5/13/2026, 3:43:07 AM

Amazon Finance deploys generative-AI RAG workflow on AWS to accelerate regulatory responses

Amazon Finance’s Finance Technology teams built an intelligent regulatory‑response system using Retrieval‑Augmented Generation with Bedrock Knowledge Bases, Amazon OpenSearch Serverless vector storage, and real‑time chat via Claude Sonnet 4.

Amazon Finance has deployed an intelligent regulatory‑response automation system on AWS that applies Retrieval‑Augmented Generation (RAG) to synthesize thousands of historical documents and accelerate answers to time‑sensitive regulatory inquiries. The change matters because inquiries span multiple jurisdictions, increase in frequency and complexity, and require scalable, auditable responses assembled under tight deadlines. This system is intended to help Finance Technology (FinTech) teams produce consistent, traceable replies more efficiently.

At the core of the solution, each FinTech team maintains its own Bedrock Knowledge Base populated with that team’s documents and reference materials to limit scope and reduce compliance risk. The architecture pairs those knowledge bases with Amazon OpenSearch Serverless for vector storage and runs real‑time chat using Claude Sonnet 4.5 via the Converse Stream API, forming a concrete RAG pattern tied to vector search and stream‑based LLM calls.

Orchestration and state management are handled with AWS Lambda and Amazon DynamoDB, the former coordinating the pipeline and the latter storing conversation history and multi‑turn interaction state. The ingestion pipeline supports bulk uploads and common file formats — PDF, PPT, Word, CSV-transforms content into embeddings for vector search, and deliberately avoids caching LLM responses or intermediate results because regulatory contexts produce a low cache hit rate.

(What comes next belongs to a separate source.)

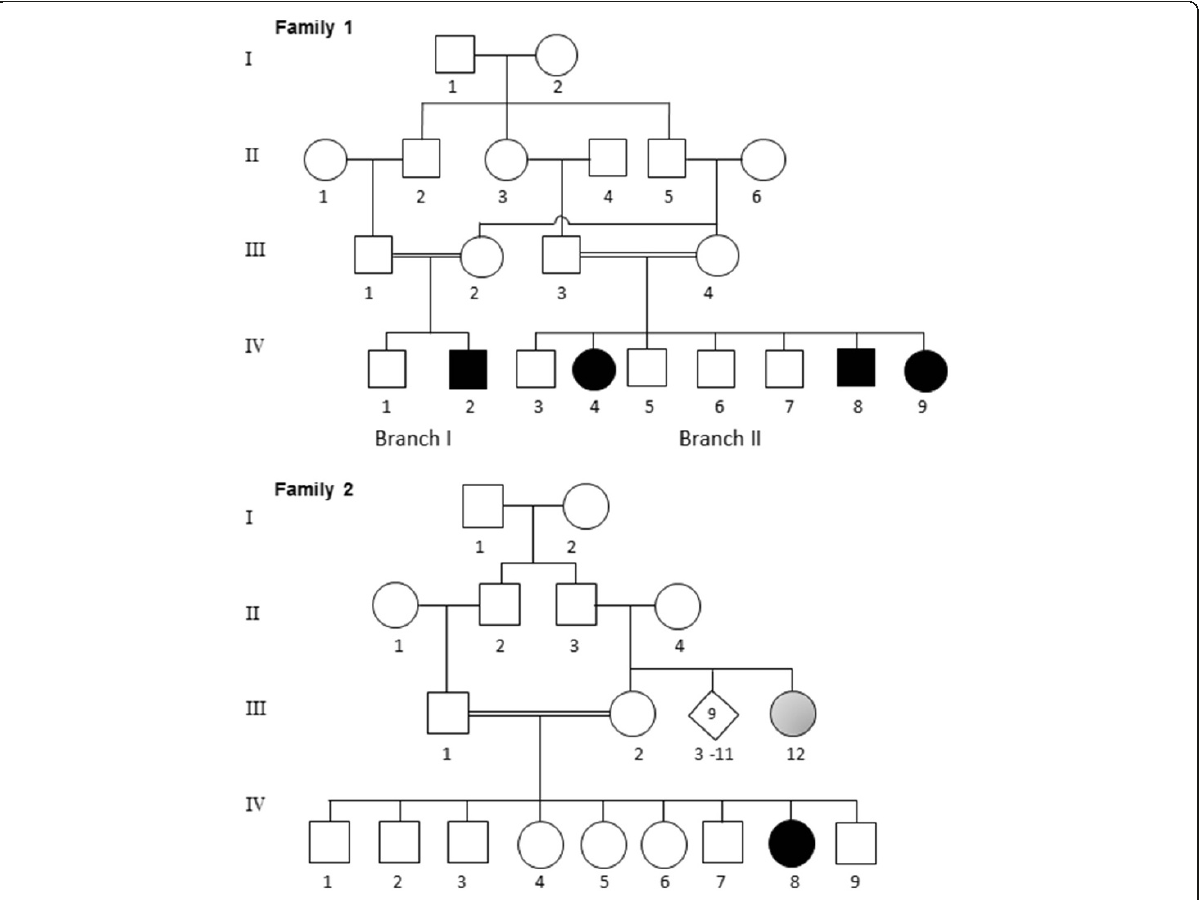
Figure 1 Pedigrees of the consanguineous Emirati families of Omani origins. Both families display typical recessive modes of inheritance. Double bar represents consanguinity; diamond represents several siblings of varying sex. Affected members are represented by filled symbols and the gray symbol as possibly affected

Operational observability and feedback are built into the stack to detect accuracy drift and provenance issues. OpenTelemetry captures telemetry across retrieval and model calls, while a self‑hosted Langfuse instance provides visibility into model outputs, retrieval provenance, and user interactions. Those tools help surface model hallucinations, flag retrieval of outdated compliance documents, and support continuous iteration on prompts and corpora. The knowledge‑base ingestion flow is automated: after users upload documents, the pipeline extracts and preprocesses content, creates embeddings, and registers them in Bedrock Knowledge Bases for retrieval. That workflow is designed for frequent updates and bulk reingestion so teams can keep domain‑specific precedents and guidance current without manually reindexing thousands of files.

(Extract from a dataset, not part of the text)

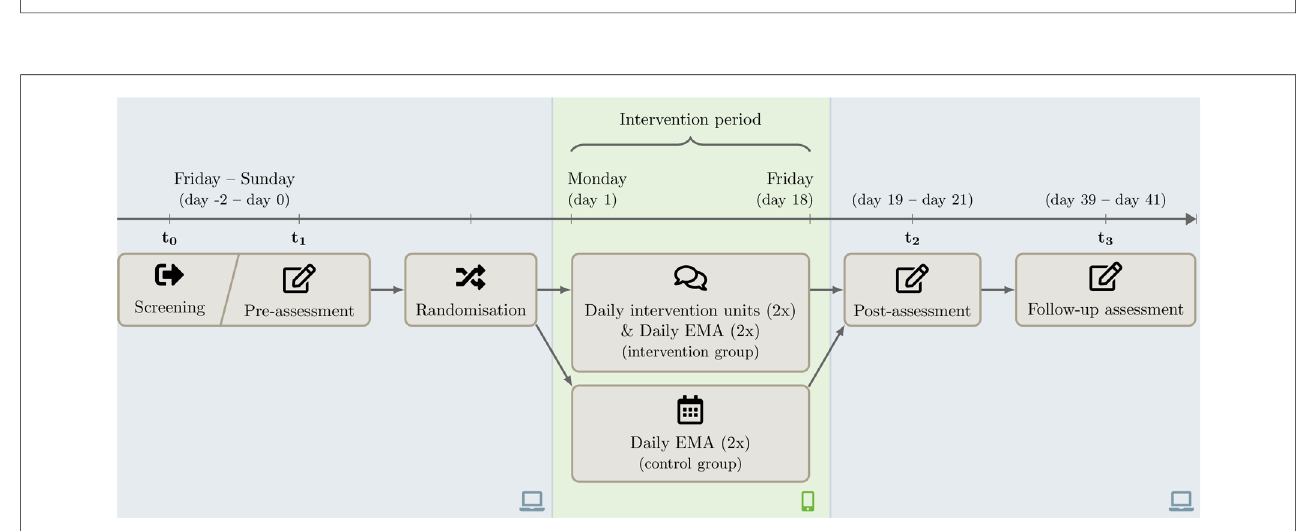
FIGURE 2 Participant timeline for the intervention and the control group. EMA, Ecological momentary assessment.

For builders and implementers, the design preserves technical detail and rollout context: it demonstrates a RAG pattern integrated with vector storage and stream‑based LLM calls; it emphasizes per‑team KB ownership to limit scope and compliance exposure; and it highlights observability requirements to guard against accuracy drift. Key design choices — no LLM caching, support for multi‑format ingestion, and integrated telemetry — reflect operational realities when automating regulatory responses and enable continuous improvement of prompts, corpora, and retrieval strategies.